Status: 08.09.2021 03:24 a.m.



So far, WhatsApp, which belongs to Facebook, has always claimed that all messages are secret. Nobody could read it. The US magazine “ProPublica” has now established that this is not the full truth.

By Marcus Schuler, ARD Studio Los Angeles




The good news is: WhatsApp messages are encrypted. According to the current state of knowledge, conversations can neither be read by WhatsApp, its parent company Facebook, nor by the police and news services.

Peter Elkind, reporter for the respected US website ProPublica, says: The insurances that Facebook and WhatsApp including their boss Mark Zuckerberg have given in the past, namely that no one can read chats on WhatsApp because they are encrypted, this insurance, so Elkind, don’t be correct.

More than 1000 external moderators

As an example, ProPublica author Elkind cites whoever reports a conversation in WhatsApp with another user about offensive content, WhatsApp receives his message unencrypted for reading.

WhatsApp discloses that the last couple of messages have been released for review. But it doesn’t say exactly how many there are. According to our research, there are five. What they don’t say either: an army of maybe 1,000 external content moderators look at the reported chats after an AI system has checked them in advance. ”

These more than 1000 content moderators from WhatsApp are distributed in Austin in the US state of Texas, Dublin in Ireland and Singapore. These people are not WhatsApp employees, but are employed by third-party companies, such as the management consultancy Accenture.

14 euros per hour for the assessment of highly sensitive data

According to the criticism, the Silicon Valley company entrusts some highly sensitive data to the employees of external companies. According to ProPublica, the starting hourly wage for reviewing content is the equivalent of just under 14 euros an hour. The second accusation made by ProPublica is: WhatsApp collects an unusually large amount of metadata from its users.

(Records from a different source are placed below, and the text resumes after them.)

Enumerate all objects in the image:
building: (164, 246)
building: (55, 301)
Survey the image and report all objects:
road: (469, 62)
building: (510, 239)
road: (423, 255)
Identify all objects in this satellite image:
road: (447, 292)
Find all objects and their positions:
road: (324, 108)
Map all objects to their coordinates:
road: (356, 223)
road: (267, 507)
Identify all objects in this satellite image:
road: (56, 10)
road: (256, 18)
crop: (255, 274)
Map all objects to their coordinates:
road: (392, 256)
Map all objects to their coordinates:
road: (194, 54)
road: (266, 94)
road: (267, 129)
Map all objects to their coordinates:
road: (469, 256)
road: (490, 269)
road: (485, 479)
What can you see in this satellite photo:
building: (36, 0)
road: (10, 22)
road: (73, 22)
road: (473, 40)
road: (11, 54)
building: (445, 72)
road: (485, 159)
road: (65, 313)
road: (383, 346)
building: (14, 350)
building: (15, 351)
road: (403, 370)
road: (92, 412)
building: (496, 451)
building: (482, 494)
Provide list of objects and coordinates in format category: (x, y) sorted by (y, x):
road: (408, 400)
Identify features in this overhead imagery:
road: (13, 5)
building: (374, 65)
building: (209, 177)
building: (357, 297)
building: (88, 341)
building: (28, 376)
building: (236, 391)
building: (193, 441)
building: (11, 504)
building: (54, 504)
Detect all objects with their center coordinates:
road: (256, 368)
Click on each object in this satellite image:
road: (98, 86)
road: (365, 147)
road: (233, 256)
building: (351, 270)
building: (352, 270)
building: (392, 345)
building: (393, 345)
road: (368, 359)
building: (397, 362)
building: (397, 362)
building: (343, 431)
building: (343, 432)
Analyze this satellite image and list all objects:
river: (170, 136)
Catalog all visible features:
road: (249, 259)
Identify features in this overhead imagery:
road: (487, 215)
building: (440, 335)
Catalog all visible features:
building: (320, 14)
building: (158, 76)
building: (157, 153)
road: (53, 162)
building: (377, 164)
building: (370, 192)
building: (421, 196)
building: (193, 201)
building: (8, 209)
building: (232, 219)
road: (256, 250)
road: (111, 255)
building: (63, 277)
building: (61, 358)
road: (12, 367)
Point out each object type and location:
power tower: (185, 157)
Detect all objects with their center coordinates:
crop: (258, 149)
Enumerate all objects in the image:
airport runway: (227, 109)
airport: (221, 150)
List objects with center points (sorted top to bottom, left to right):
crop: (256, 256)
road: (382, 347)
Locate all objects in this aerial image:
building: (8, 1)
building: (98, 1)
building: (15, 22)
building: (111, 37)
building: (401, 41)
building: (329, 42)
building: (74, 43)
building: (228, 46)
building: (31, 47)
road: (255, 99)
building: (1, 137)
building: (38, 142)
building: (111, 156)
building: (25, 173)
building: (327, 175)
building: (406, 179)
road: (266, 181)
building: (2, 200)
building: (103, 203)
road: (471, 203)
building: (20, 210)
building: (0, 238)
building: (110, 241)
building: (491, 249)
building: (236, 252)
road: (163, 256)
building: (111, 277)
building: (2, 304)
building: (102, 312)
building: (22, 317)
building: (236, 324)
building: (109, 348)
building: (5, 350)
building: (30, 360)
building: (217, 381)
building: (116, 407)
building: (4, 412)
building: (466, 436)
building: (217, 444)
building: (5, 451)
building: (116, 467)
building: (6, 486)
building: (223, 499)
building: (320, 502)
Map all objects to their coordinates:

Mark Zuckerberg always cites WhatsApp as an example that less and less metadata is needed. In truth, WhatsApp collects more of this data than any other comparable service.

And according to ProPublica, this includes the identity of the sender and recipient, telephone number, profile photo, status message, battery level of the phone, language and time zone as well as associated Facebook accounts.

Abuse on platforms in public light

Facebook announced in a statement to ARD that the reporting function prevented the worst abuse. User data and how companies deal with it is becoming more and more of a major topic in the USA.

Just last week Apple put a planned scan function of its users’ images on hold. The company wanted to find content about sexual violence against children. The reason for the stop of the new function was massive criticism from experts and civil rights groups.